Le coût des études, un vrai sujet
La gratuité des études à l'Ecole de l'Internet n'est pas étrangère, bien sûr, au succès de son lancement. Le constat mérite également d'être souligné, à l'heure où les frais de scolarité s'envolent dans certaines des formations les plus cotées - notamment dans les grandes écoles de gestion. Et alors que certains plaident pour une hausse significative des droits d'inscription dans les universités. Dans le contexte actuel de crise économique, nombre de familles - y compris dans les classes moyennes - n'ont plus les moyens de payer. Là encore, il y a matière à réflexion.
Tout ceci ne doit cependant pas faire oublier la nécessaire prudence par rapport à cette nouvelle école.
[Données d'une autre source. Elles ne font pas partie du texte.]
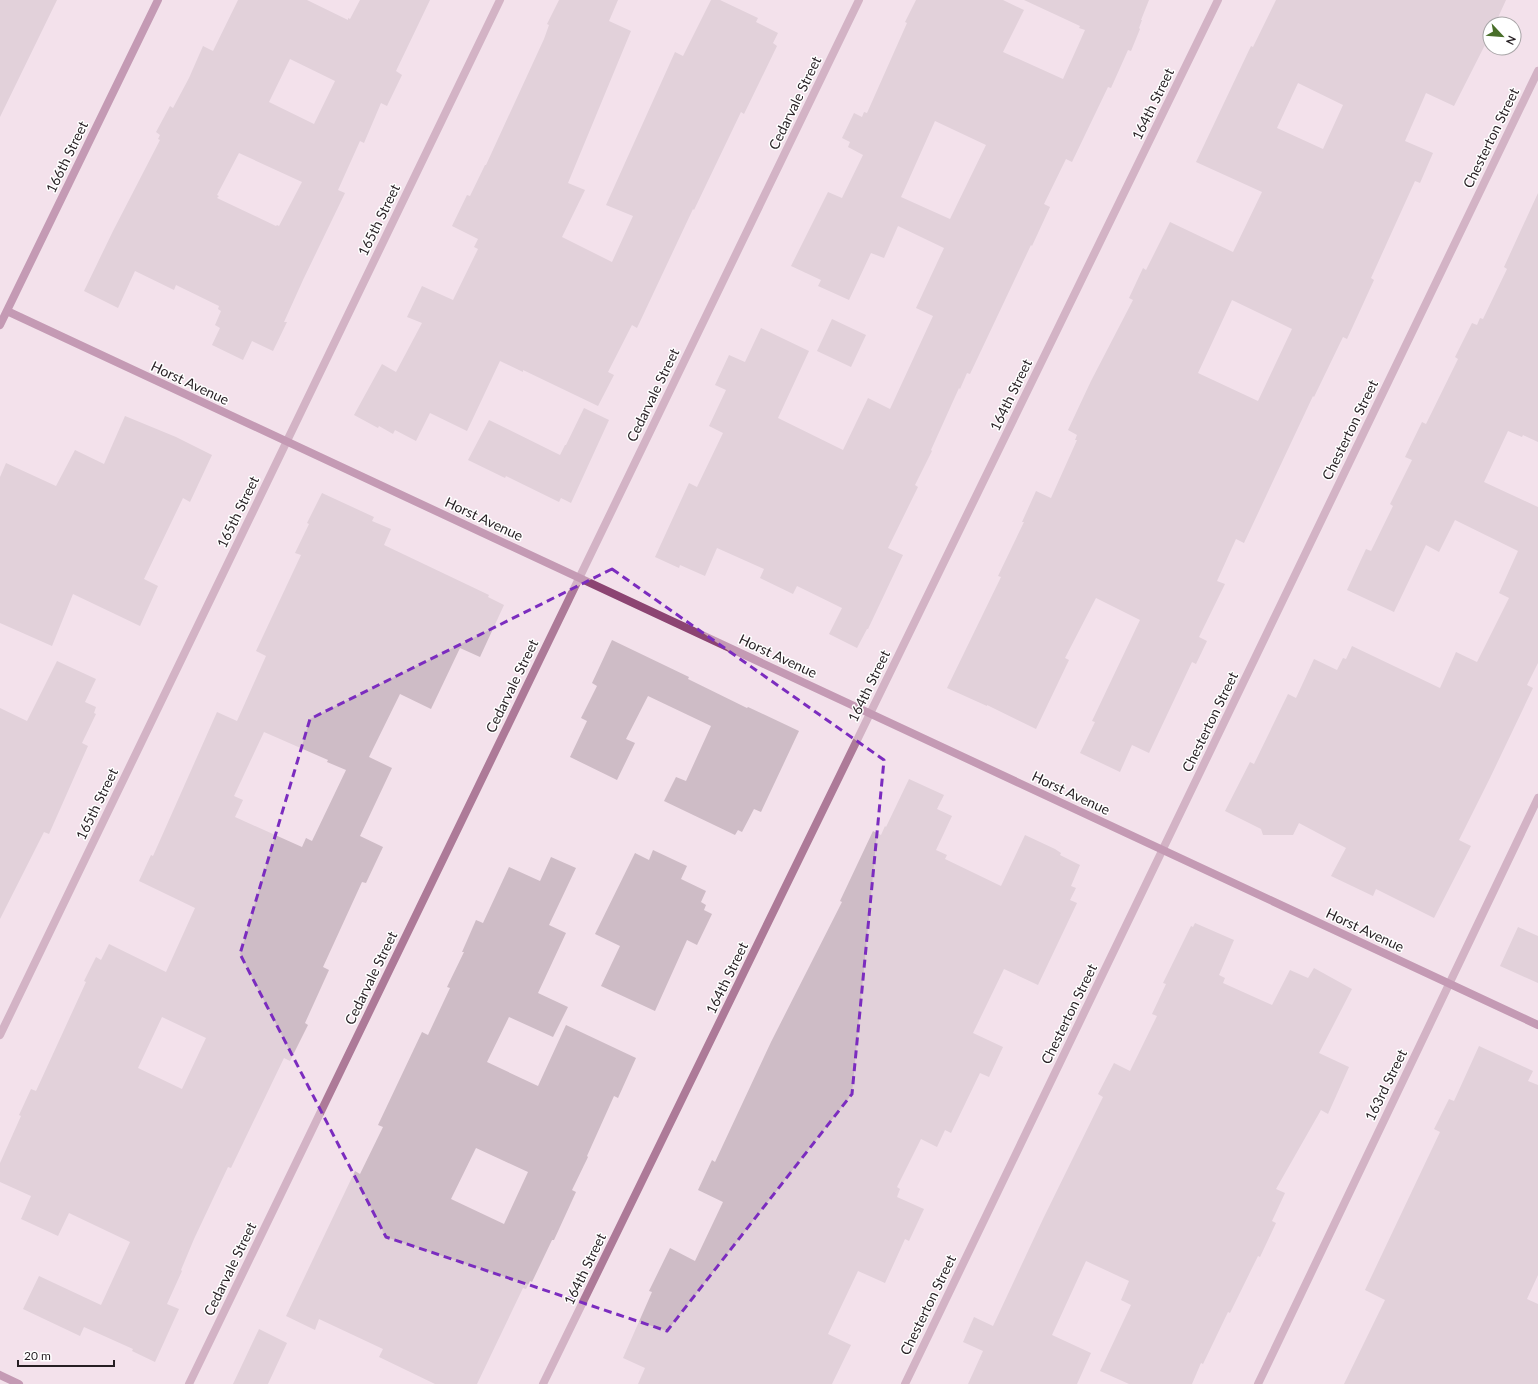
<svg xmlns="http://www.w3.org/2000/svg" width="1538" height="1384" font-family="Lato,sans-serif">
  <style>
    .building { fill: #cebcc6; fill-rule: evenodd }
    .lines { fill: none; stroke-linecap: round; stroke-linejoin: round }
    .street { stroke: #ad7a98; stroke-width: 8 }
    .secondary { stroke: #8c4472; stroke-width: 8 }
    .marked { fill: none; stroke: #7b2cbf; stroke-width: 3; stroke-dasharray: 8 5; stroke-linejoin: round }
    .labels { text-anchor: middle; stroke-width: 3; stroke-linejoin: round; paint-order: stroke }
    .street-label { font-size: 14px; fill: #261f23; stroke: #fff }
  </style>
  <rect width="100%" height="100%" fill="#f3e1eb"/>
  <path class="building" d="M0,0H57L0,117Z
    M238,0H307L348,20V18L350,19L360,0H430L396,71L402,75L387,106L381,103L364,143L360,141L338,190L345,193L303,280L284,322H287L273,351L252,341L243,360L212,345L220,328L215,325L221,311L218,309L219,306L176,285L174,290L135,271L118,308L84,291L113,231L160,140L158,139L160,135L156,132L170,106L173,108L189,78L203,46L213,51ZM290,59L335,81L314,124L269,102ZM239,153L302,182L279,226L277,225L276,226L217,198L219,196L217,195Z
    M559,0H618L609,21L631,31L568,183L585,190L562,237L612,262L633,216L606,205L675,52L683,56L711,0H720L758,18L756,22L778,33L773,43L777,46L744,114L741,112L694,210L693,209L637,328L632,325L608,372L614,375L598,406L523,370V372L500,361L467,431L430,413L416,441L395,430L393,434L379,426L378,428L354,415L382,364L396,372L422,323L407,317L422,286L453,300L478,249L474,247L478,239L452,226L467,195L470,196L485,165H486L544,39L549,25L547,24Z
    M916,0H1003L1024,10L1003,52L1063,79L1085,30L1079,28L1080,26L1024,0H1149L1141,20H1142L1139,28L1140,29L1131,51L1128,50L1111,88L1108,87L1072,162L1066,159L1044,204L1050,207L1032,246L1031,245L970,374L967,373L960,389L959,388L931,450L932,451L915,485L918,487L888,548L903,555L868,629H867L857,648L829,634L842,608L797,586L793,594L760,578L764,569L717,548L705,576L680,565L679,568L655,557L689,483L697,487L723,433L709,426L726,390L715,385L729,355L745,362L761,328L809,351L778,418L843,450L868,398L890,409L933,316L916,308L944,248L898,226L884,258L871,253L849,300L818,286L821,280L791,266L828,192L842,198L863,155L848,147L850,142L842,138L854,113L862,117L864,112L867,113L907,23L905,22ZM935,121L986,145L950,219L901,197Z
    M1276,0H1506L1495,24H1490V35L1454,106L1426,93L1405,141L1433,153L1420,183L1415,181L1371,278L1374,280L1347,339L1343,337L1314,397L1313,396L1244,543L1236,539L1217,581L1225,584L1199,637L1207,641L1196,664L1192,662L1149,753L1132,745L1120,772L1080,753L1095,722L1092,721L1140,620L1096,598L1065,658L1069,660L1036,729L987,705V706L947,688L1001,577L998,576L1024,522H1022L1036,491L1051,498L1077,440H1075L1077,435L1068,430L1091,381L1133,300L1129,298L1143,268L1146,270L1170,222L1233,252L1262,192L1196,162L1251,46L1253,47ZM1298,83L1343,105L1323,149L1277,128ZM1232,300L1292,329L1258,401L1198,373Z
    M1538,193V442L1523,435L1522,437L1508,431L1484,482L1538,507V663L1527,685L1533,688L1490,778L1459,840L1471,846L1434,918L1376,889L1373,896L1331,876L1346,848L1299,823L1293,835H1263L1261,829L1225,811L1250,762L1254,764L1288,694L1296,698L1314,659L1337,670L1343,658L1346,659L1352,646L1440,688L1456,652L1477,662L1509,598L1499,593L1518,551L1455,520L1439,552L1426,545L1394,612L1347,590L1366,549L1371,551L1393,506L1390,504L1412,460L1405,457L1422,422L1426,424L1458,359L1455,357L1472,323L1477,325L1480,318L1483,319L1507,269L1504,267Z
    M832,319L866,335L851,367L817,351Z
    M584,408L609,420L571,503L561,498L559,502L506,476L505,478L468,460L489,420L560,455L565,445H566Z
    M125,416L176,437L212,455L190,502L183,498L144,579L158,586L140,626L73,594L52,646L0,623V477L6,463L56,486L75,450L104,464Z
    M322,493L374,517L372,521L391,529L384,545L489,595L488,597L504,605L480,657L460,648L431,709L400,694L369,757L392,768L360,836L383,847L366,883L362,882L323,967L329,970L305,1023L308,1025L290,1061L284,1058L231,1168L228,1167L194,1239L181,1270L182,1271L167,1304L179,1309L155,1362L132,1351L133,1349L84,1327L80,1336L23,1309L39,1276L101,1305L130,1242L69,1213L58,1236L21,1219L31,1196L0,1182V1163L21,1116L19,1115L31,1089L36,1091L86,982L84,981L96,957L101,960L109,944L166,972L195,908L139,881L151,855L153,856L217,712L237,721L266,656L256,651L301,555L295,553L309,524L307,523ZM264,732L328,760L327,762L346,770L312,841L306,838L302,847L235,817L243,800L234,796ZM162,1017L206,1038L182,1089L138,1068Z
    M612,640L689,677L688,679L747,708L748,707L799,731L761,812L754,809L742,832L738,830L735,835L664,801L676,777L686,781L711,726L648,696L626,739L635,743L617,780L570,757L587,721L581,718L597,686L592,683Z
    M57,661L96,679L85,702L96,707L94,713L96,714L82,743L88,746L49,834L44,832L0,919V708L27,721Z
    M909,779L944,795L937,809L952,816L936,850L947,855L945,859L1001,886L1025,835L1055,849L1061,853L1060,855L1080,865L1071,886L1076,888L1070,900L1077,903L1038,985L1004,969L973,1033L1003,1047L989,1077L980,1073L951,1133L945,1130L937,1147L921,1139L897,1187L900,1189L897,1197L924,1209L909,1241L905,1239L885,1283L858,1271L828,1334L851,1345L832,1384H638L645,1368L623,1358L652,1292L649,1291L670,1248L695,1261L723,1202L698,1190L712,1160L715,1162L771,1042L842,902L840,901L873,831L881,835L885,826L886,827Z
    M653,850L687,866L681,879L706,891L701,902L706,905L704,910L712,914L697,945L687,940L655,1011L601,986L620,946L595,934L635,853L649,860Z
    M551,857L576,868L549,925L566,933L538,993L568,1007L553,1037L509,1017L487,1062L538,1086L566,1025L636,1058L618,1098L614,1096L587,1156L588,1157L572,1190L576,1192L554,1240H552L532,1282L530,1281L526,1289L523,1288L477,1384H435L379,1357L383,1349L319,1319L315,1330L286,1316L355,1171L360,1174L383,1127L378,1125L422,1032L428,1035L450,988L447,987L464,952H462L476,920L483,923L509,867L540,881ZM476,1148L528,1172L504,1224L451,1199Z
    M1195,923L1234,940L1219,975L1225,978L1223,983L1272,1005L1290,970L1308,978L1314,968L1352,989L1319,1053L1349,1067L1328,1114L1321,1110L1276,1189L1285,1193L1272,1221L1276,1223L1260,1257L1258,1256L1230,1313L1228,1312L1203,1364L1201,1363L1192,1384H1129L1100,1371L1131,1305L1121,1300L1129,1281L1086,1261L1052,1335L1091,1353L1077,1384H968L983,1351L963,1342L974,1317L993,1326L1043,1219L1103,1097L1098,1094L1114,1063L1130,1071L1157,1016L1152,1014L1166,984L1163,983L1191,926L1193,927Z
    M1518,927L1538,936V983L1500,966Z
    M1479,1046L1533,1071L1528,1081L1538,1085V1275L1527,1299L1538,1304V1384H1344L1385,1300L1365,1290L1440,1132L1434,1129L1449,1099L1454,1101Z
    M259,1329L287,1343L268,1384H233Z"/>
  <g class="lines">
    <path class="street" d="M0,1035L500,0
      M189,1384L859,0
      M543,1384L1218,0
      M905,1384L1538,71
      M1258,1384L1538,798"/>
    <path class="secondary" d="M7,311L1538,1025
      M0,325L158,0
      M0,1375L19,1384"/>
  </g>
  <path d="M0 0H1538V1384H0ZM612,569L884,760L852,1094L667,1331L386,1237L240,954L310,719Z" fill="#f3e1eb" fill-opacity=".55" fill-rule="evenodd"/>
  <path class="marked" d="M612,569L884,760L852,1094L667,1331L386,1237L240,954L310,719Z"/>
  <g class="labels">
    <g class="street-label">
      <text transform="translate(795 103) rotate(-64)" y="5">Cedarvale Street</text>
      <text transform="translate(1153 104) rotate(-64)" y="5">164th Street</text>
      <text transform="translate(1491 138) rotate(-64)" y="5">Chesterton Street</text>
      <text transform="translate(67 157) rotate(-64)" y="5">166th Street</text>
      <text transform="translate(379 220) rotate(-64)" y="5">165th Street</text>
      <text transform="translate(190 383) rotate(25)" y="5">Horst Avenue</text>
      <text transform="translate(653 395) rotate(-64)" y="5">Cedarvale Street</text>
      <text transform="translate(1011 395) rotate(-64)" y="5">164th Street</text>
      <text transform="translate(1350 430) rotate(-64)" y="5">Chesterton Street</text>
      <text transform="translate(238 512) rotate(-64)" y="5">165th Street</text>
      <text transform="translate(484 519) rotate(25)" y="5">Horst Avenue</text>
      <text transform="translate(778 656) rotate(25)" y="5">Horst Avenue</text>
      <text transform="translate(512 686) rotate(-64)" y="5">Cedarvale Street</text>
      <text transform="translate(869 686) rotate(-64)" y="5">164th Street</text>
      <text transform="translate(1210 722) rotate(-64)" y="5">Chesterton Street</text>
      <text transform="translate(1071 793) rotate(25)" y="5">Horst Avenue</text>
      <text transform="translate(97 804) rotate(-64)" y="5">165th Street</text>
      <text transform="translate(1365 930) rotate(25)" y="5">Horst Avenue</text>
      <text transform="translate(371 978) rotate(-64)" y="5">Cedarvale Street</text>
      <text transform="translate(727 978) rotate(-64)" y="5">164th Street</text>
      <text transform="translate(1069 1014) rotate(-64)" y="5">Chesterton Street</text>
      <text transform="translate(1386 1085) rotate(-64)" y="5">163rd Street</text>
      <text transform="translate(230 1269) rotate(-64)" y="5">Cedarvale Street</text>
      <text transform="translate(585 1269) rotate(-64)" y="5">164th Street</text>
      <text transform="translate(928 1305) rotate(-64)" y="5">Chesterton Street</text>
    </g>
  </g>
  <g transform="translate(1502 36) rotate(116)"><circle r="19" fill="#ffffff" stroke="#a8a5a7"/>
  <path d="M0-3L7 15L0 10L-7 15Z" fill="#486e29"/>
  <text y="-6" font-size="11" font-weight="bold" text-anchor="middle" fill="#261f23">N</text>
  </g>
  <path d="M18 1360v6h96v-6" fill="none" stroke="#261f23" stroke-width="2"/>
  <text x="24" y="1360" font-size="12" fill="#261f23" stroke="#ffffff" stroke-width="3" paint-order="stroke">20 m</text>
</svg>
Plusieurs tentatives ont déjà eu lieu, par le passé, pour "contourner" le système éducatif traditionnel, en proposant des formations plus concrètes, moins académiques, susceptibles d'offrir aux jeunes une alternative, voire une "seconde chance". Elles n'ont pas toujours été couronnées de succès. L'exemple de "Sup de Luxe", lancé par Alain-Dominique Perrin, l'ancien patron de Cartier International, il y a une quinzaine d'années, est à cet égard révélateur : à l'origine, ce programme spécialisé de haut niveau visait à accueillir des profils aussi divers que possible - y compris des non-bacheliers et des "autodidactes". Très vite, il s'est transformé en un "troisième cycle" plus "classique", avec un recrutement beaucoup plus restrictif - autrement dit, plus sélectif. Inutile de rêver : l'apprentissage de métiers complexes - ceux de l'internet le sont particulièrement - impose de s'appuyer sur des bases solides.
Enfin, à l'heure où l'on découvre que quelques-uns de nos hauts responsables politiques et certains privilégiés ont choisi de placer leur magot à l'abri du fisc sous d'autres cieux, provoquant stupeur et colère dans le pays réel, il n'est pas anodin d'observer que des chefs d'entreprise décident, eux, de consacrer une part de leur richesse (70 millions d'euros, dans le cas de l'Ecole de l'Internet) au bien de la société. Même si la démarche n'est peut-être pas totalement désintéressée, le constat a quelque chose de rassurant.